|The aim of this study was to investigate how being engaged at work affects employees’ workhome interaction (WHI). Few studies examining this relationship have included both the positive and negative aspects of the intercept between the work and home domain or
examined the individual subscales of engagement in relation to this interaction. Using the
Conservation of Resources theory as a theoretical framework, this study contributes to
existing research by examining the relationship between the work engagement subscales (i.e. vigor, dedication, and absorption) and both work-home facilitation (WHF) and work-home conflict (WHC). Furthermore, this study also examined the effects of job autonomy and social support from supervisor on these outcomes, in addition to whether they might moderate the relationship between engagement and the WHI. In order to test the hypotheses, a PLS-SEM analysis was conducted using a large sample of academics from the Norwegian university sector (n = 4378). The results indicated that vigor and dedication had a positive effect on work-home facilitation and a negative effect on work-home conflict.

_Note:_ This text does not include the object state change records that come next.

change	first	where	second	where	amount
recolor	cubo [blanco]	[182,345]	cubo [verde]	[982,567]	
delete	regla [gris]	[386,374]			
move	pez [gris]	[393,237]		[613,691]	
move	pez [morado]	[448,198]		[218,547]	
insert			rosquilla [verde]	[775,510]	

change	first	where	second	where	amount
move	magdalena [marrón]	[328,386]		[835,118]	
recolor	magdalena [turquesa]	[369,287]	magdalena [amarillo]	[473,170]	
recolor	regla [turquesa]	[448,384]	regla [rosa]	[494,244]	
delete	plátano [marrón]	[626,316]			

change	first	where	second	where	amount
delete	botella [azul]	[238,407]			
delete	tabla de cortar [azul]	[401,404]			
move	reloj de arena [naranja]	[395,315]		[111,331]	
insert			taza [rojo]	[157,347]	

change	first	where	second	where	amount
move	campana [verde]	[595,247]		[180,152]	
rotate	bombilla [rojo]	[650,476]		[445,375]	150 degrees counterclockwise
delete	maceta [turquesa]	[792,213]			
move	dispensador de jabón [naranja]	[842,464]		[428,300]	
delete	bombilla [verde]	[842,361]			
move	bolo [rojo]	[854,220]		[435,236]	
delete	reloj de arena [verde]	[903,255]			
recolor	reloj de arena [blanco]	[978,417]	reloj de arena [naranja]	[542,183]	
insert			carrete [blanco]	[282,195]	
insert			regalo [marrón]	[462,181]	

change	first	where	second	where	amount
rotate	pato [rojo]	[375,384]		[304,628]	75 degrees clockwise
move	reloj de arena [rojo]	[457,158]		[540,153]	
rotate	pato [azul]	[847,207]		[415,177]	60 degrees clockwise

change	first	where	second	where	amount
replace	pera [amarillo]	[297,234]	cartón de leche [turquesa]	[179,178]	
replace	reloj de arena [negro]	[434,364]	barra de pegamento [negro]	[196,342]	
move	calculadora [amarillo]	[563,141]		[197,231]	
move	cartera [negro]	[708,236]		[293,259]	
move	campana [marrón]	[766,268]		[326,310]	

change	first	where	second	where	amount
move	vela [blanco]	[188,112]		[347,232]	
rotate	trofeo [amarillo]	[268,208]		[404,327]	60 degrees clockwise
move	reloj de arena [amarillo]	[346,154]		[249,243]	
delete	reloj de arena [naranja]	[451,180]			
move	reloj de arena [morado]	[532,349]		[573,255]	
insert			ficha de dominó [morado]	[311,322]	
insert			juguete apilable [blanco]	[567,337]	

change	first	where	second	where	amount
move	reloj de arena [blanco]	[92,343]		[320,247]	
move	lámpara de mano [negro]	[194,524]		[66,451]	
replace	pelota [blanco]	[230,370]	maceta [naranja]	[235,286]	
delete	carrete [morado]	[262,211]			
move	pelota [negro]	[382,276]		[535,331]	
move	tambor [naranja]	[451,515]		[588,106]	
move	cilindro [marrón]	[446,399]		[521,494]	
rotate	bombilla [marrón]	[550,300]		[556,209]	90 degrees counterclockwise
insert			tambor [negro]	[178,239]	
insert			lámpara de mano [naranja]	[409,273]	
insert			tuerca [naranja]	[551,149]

In contrast, absorption was not significantly related to WHF, but had a positive effect on WHC. Furthermore, both social support and autonomy had a positive effect on WHF and a negative effect on WHC.
However, the results also indicated that job autonomy may enhance the effect of absorption on both WHF and WHC. Job autonomy therefore seems to increase both positive and negative spillover effects between the work and home domains.